「心理学入門」 沢 英久
「心理学入門」
沢 英久 (編集) 1969/04 出版社: 協同出版 ハードカバー箱入り182ページ
No.4374★★☆☆☆
こちらも30年ぶりの天井階からの落下組と言いたいが、実際はすでに40年以上が経過している。ひょんなことで農業を学ぶことになり、その大学校のテキストとして供された一冊である。
当時の書き込みから見る限り、たしかに大学校の教科書ではあったが、この教科を学習した記憶がない。赤ペンや傍線のチェックが入っている限り、どうやら一度は目を通したようだが、しかとした記憶はない。
だがしかし、内容はコンパクトながらしっかりしている。放送大学の現在の心理学概論の教科書であったとしても、特段に古くは感じない。むしろ、そのような放送大学で学ぶこと自体、本当に必要なのかどうか、を考えさせてくれる一冊である。
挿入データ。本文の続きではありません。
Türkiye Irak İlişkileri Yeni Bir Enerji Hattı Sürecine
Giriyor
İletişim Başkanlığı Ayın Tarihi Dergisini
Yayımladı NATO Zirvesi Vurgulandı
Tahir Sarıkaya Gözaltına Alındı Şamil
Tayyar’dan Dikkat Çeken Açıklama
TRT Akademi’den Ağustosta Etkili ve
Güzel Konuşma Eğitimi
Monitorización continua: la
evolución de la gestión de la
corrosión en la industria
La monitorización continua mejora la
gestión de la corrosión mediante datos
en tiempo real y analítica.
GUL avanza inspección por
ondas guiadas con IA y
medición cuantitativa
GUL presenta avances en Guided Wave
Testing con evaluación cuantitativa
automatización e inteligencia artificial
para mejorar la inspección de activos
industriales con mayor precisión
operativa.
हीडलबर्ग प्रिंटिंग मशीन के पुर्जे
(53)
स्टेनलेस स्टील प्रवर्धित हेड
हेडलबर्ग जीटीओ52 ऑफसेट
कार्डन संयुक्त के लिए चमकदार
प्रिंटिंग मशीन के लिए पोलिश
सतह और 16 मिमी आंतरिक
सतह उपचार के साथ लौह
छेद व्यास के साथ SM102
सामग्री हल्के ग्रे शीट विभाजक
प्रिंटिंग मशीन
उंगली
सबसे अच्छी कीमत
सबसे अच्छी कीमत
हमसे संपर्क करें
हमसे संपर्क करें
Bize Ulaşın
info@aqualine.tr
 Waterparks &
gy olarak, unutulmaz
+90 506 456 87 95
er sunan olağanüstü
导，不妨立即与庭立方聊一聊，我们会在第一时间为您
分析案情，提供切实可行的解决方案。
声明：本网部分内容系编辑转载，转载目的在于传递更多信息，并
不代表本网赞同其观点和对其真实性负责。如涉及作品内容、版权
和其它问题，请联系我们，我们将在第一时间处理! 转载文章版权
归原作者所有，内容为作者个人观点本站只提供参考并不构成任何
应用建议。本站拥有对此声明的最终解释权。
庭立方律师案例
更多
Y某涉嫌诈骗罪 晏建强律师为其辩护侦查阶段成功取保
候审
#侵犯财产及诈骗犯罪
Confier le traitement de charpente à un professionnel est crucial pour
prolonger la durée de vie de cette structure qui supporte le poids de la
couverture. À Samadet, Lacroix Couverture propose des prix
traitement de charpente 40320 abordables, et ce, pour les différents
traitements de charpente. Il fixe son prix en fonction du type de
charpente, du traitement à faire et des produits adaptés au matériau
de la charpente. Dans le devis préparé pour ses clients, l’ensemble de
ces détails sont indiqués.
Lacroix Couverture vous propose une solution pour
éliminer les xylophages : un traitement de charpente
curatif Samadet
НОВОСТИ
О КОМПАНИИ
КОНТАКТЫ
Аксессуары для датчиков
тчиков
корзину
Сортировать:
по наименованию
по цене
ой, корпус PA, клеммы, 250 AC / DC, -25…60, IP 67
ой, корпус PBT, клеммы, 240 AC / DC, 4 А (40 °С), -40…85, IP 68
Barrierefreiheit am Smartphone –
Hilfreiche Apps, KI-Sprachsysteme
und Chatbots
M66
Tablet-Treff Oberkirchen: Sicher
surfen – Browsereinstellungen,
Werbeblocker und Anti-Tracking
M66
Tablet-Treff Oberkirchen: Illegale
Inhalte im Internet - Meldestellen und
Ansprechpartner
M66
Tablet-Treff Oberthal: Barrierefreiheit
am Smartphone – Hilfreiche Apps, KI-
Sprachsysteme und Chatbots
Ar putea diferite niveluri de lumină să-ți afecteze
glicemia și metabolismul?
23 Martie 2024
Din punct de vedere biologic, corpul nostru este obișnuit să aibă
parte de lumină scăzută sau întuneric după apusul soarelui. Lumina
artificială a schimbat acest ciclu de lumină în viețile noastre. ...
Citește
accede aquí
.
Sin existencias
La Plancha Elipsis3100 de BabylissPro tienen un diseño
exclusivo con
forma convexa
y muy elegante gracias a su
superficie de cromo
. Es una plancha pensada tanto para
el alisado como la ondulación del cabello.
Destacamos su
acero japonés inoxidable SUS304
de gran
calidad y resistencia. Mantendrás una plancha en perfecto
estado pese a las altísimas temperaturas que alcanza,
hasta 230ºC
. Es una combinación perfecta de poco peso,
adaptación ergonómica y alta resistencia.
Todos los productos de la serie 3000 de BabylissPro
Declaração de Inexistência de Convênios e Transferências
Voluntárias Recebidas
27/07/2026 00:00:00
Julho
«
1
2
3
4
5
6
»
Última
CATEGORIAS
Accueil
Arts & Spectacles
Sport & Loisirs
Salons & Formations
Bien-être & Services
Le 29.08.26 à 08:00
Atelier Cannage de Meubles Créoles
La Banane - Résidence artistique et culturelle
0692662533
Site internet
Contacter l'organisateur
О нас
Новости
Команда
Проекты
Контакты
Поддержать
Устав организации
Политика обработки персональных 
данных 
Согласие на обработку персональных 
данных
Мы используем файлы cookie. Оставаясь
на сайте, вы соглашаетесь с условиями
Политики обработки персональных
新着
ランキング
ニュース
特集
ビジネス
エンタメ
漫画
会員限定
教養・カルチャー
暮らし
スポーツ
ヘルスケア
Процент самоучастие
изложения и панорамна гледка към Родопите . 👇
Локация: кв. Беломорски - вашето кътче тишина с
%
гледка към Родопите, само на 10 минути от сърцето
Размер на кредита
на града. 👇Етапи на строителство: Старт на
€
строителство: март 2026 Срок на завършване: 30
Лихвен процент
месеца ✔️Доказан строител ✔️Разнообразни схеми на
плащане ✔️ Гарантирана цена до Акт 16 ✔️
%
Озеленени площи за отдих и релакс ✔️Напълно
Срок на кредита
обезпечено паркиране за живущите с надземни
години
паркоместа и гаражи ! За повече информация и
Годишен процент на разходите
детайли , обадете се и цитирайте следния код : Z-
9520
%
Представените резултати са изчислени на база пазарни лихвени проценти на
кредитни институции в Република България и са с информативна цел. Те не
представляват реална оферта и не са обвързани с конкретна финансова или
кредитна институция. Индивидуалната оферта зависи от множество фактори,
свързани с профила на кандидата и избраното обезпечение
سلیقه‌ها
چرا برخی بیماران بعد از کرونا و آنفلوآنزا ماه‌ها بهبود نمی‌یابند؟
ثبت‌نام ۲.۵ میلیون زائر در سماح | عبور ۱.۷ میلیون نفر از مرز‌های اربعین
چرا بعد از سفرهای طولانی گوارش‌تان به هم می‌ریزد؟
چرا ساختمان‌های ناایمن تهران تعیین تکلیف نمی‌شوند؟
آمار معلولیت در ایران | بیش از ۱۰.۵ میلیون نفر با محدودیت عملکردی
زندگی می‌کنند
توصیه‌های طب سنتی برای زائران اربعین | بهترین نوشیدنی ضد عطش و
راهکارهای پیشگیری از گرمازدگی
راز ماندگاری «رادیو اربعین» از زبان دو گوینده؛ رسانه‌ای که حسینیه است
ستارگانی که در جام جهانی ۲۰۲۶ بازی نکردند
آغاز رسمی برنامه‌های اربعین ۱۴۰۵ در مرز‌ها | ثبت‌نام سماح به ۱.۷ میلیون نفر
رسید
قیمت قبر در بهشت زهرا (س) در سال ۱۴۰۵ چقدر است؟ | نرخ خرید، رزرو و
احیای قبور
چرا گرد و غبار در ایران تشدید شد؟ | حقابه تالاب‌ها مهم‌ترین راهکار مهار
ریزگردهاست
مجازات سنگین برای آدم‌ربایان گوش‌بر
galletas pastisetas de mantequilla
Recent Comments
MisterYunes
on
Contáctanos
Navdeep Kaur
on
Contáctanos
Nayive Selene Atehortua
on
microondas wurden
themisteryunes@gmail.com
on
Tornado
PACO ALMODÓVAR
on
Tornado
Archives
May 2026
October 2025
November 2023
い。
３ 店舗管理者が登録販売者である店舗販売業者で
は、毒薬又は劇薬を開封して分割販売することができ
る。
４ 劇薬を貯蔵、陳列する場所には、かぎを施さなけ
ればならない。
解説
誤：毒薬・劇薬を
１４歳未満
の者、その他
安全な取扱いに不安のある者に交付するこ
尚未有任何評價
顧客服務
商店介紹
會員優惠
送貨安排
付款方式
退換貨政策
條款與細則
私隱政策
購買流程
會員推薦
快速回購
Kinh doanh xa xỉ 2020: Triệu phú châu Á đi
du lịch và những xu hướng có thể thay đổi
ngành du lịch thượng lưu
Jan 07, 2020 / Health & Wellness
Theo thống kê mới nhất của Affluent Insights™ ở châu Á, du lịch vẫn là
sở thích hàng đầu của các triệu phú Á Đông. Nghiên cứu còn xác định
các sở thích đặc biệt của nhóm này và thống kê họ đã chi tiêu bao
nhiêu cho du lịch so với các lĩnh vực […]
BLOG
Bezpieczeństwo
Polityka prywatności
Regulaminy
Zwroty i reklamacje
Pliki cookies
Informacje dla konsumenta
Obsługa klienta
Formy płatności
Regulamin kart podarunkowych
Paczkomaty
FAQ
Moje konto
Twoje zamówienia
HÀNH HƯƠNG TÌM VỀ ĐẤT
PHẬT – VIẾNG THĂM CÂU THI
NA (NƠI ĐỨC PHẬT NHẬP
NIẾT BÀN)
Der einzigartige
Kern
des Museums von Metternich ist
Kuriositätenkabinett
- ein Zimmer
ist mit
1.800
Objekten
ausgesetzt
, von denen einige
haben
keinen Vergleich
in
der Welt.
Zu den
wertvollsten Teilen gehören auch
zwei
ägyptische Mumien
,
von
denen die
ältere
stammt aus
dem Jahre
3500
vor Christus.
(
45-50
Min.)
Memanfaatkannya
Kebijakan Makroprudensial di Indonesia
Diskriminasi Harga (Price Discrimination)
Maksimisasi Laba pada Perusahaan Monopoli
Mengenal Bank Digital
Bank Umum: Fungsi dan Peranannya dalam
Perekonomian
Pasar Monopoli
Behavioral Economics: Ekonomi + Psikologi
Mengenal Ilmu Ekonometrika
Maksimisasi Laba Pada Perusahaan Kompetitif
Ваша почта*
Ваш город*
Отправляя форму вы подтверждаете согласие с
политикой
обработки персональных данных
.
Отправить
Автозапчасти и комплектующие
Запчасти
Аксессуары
心理学史を紐解くと、ある段階で、内観が捨てられ、そしてまた外的エビデンスのない意識の世界は科学の対象にならない、と切り捨てられた時代があり、言ってみれば、私はどうやら、その切り捨てられたほうに関心があるようなのだ。
切り捨てられたほうを宗教とまでは呼ばないまでも、どちらからといえば、哲学や文学という分野が担当しているようで、丁寧に毒を抜かれたフグを食べさせられているような、どこか間の抜けた感じがするのである。
その間の抜けたような、いわゆる心理学と呼ばれるものに、はてさて、私は晩年の貴重な時間と経費を浪費するのであろうか。いよいよ疑問となってきた。
この論理、テストの前の日のテレビ番組は面白い、というマーフィーの法則にやや近いかもしれない。いよいよ可能になってくると、それを否定する論理を探してくる。いよいよ、わが心理も複雑なものである(笑い)。